Senior Global Media Relations Manager

+44 7825 049 151

Louise.Phillips@unilever.com

Fleur van Bruggen

Communications Director Unilever Benelux

+31 (0)6 1500 8293

Fleur-van.Bruggen@unilever.com

 

****

This is a joint press release by Unilever Corporate Holdings Nederland B.V., Unilever PLC and Unilever N.V. pursuant to the provisions of Section 10 Paragraph 3 and Section 20 Paragraph 2 in conjunction with Section 18 Paragraph 3 of the Netherlands Decree on Public Takeover Bids (Besluit Openbare Biedingen Wft) in connection with the recommended public offer by Unilever Corporate Holdings Nederland B.V. for all Preference Shares in the capital of Unilever N.V. This announcement does not constitute an offer, or any solicitation of any offer, to buy or subscribe for any securities in Unilever N.V. Any offer will be made only by means of an offer memorandum specifically published for this purpose on the terms and conditions set forth therein, and subject to the applicable rules and regulations in the Netherlands. This announcement is not for release, publication or distribution, in whole or in part, in or into, directly or indirectly, any jurisdiction in which such release, publication or distribution would be unlawful.

 

The distribution of this press release may in some countries be restricted by law or regulation.
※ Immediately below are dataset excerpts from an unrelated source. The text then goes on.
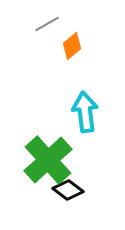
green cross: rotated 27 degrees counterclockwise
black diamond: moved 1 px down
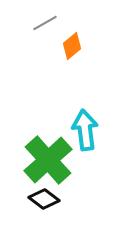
gray line: moved 2 px left, 1 px up
cyan arrow: moved 18 px down
black diamond: moved 24 px left, 9 px down
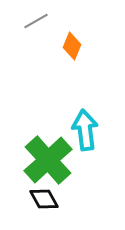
gray line: moved 9 px left, 2 px up
orange diamond: rotated 28 degrees counterclockwise
black diamond: rotated 24 degrees clockwise
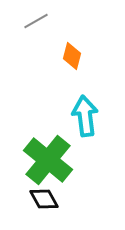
orange diamond: moved 10 px down; rotated 8 degrees counterclockwise
cyan arrow: moved 14 px up
green cross: rotated 9 degrees counterclockwise
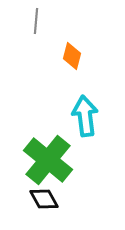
gray line: rotated 55 degrees counterclockwise
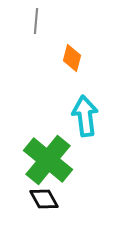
orange diamond: moved 2 px down
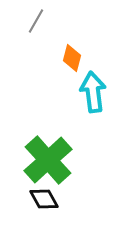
gray line: rotated 25 degrees clockwise
cyan arrow: moved 8 px right, 24 px up
green cross: rotated 9 degrees clockwise
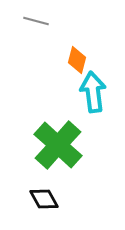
gray line: rotated 75 degrees clockwise
orange diamond: moved 5 px right, 2 px down
green cross: moved 10 px right, 15 px up; rotated 6 degrees counterclockwise
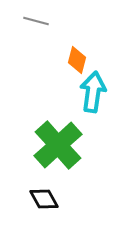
cyan arrow: rotated 15 degrees clockwise
green cross: rotated 6 degrees clockwise
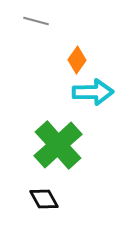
orange diamond: rotated 20 degrees clockwise
cyan arrow: rotated 81 degrees clockwise
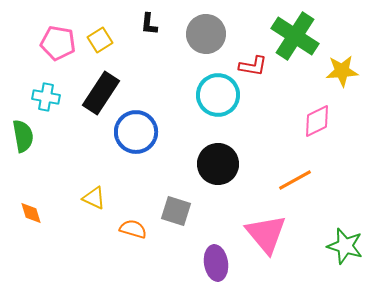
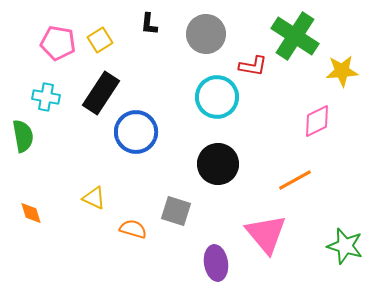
cyan circle: moved 1 px left, 2 px down
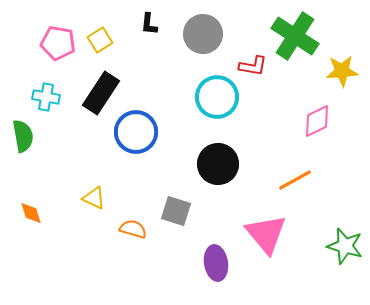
gray circle: moved 3 px left
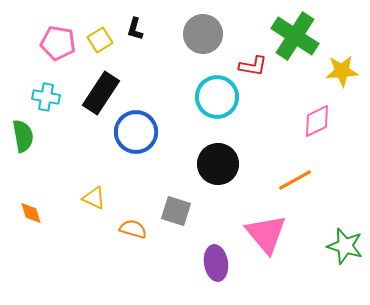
black L-shape: moved 14 px left, 5 px down; rotated 10 degrees clockwise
Accordingly, persons who come into possession of this document should inform themselves of and observe these restrictions. To the fullest extent permitted by applicable law, Unilever disclaims any responsibility or liability for the violation of any such restrictions by any person. Any failure to comply with these restrictions may constitute a violation of the securities laws of that jurisdiction. Neither Unilever, nor any of their advisors assumes any responsibility for any violation by any person of any of these restrictions. Any holder of Preference Shares in Unilever N.V. who is in any doubt as to his position should consult an appropriate professional advisor without delay.

 

Cautionary Statement regarding Forward-Looking Statements

This announcement may contain forward-looking statements. Words such as ‘will’, ‘intends’, or the negative of these terms and other similar expressions and their negatives, are intended to identify such forward-looking statements. These forward-looking statements are based upon current expectations and assumptions. They are not historical facts, nor are they guarantees of future performance.

 

These forward-looking statements speak only as of the date of this announcement. Except as required by any applicable law or regulation, the Unilever Group expressly disclaims any obligation or undertaking to release publicly any updates or revisions to any forward-looking statements contained herein to reflect any change in Unilever Group's expectations with regard thereto or any change in events, conditions or circumstances on which any such statement is based. Further details of potential risks and uncertainties affecting the Unilever Group are described in Unilever Group's filings with the London Stock Exchange, Euronext Amsterdam and the US Securities and Exchange Commission, including in the Annual Report on Form 20-F 2016 and the Unilever Annual Report and Accounts 2016.

 

This announcement contains inside information in relation to the Preference Shares in Unilever N.V. This is a public announcement pursuant to section 17 paragraph 1 of the European Market Abuse Regulation (596/2014).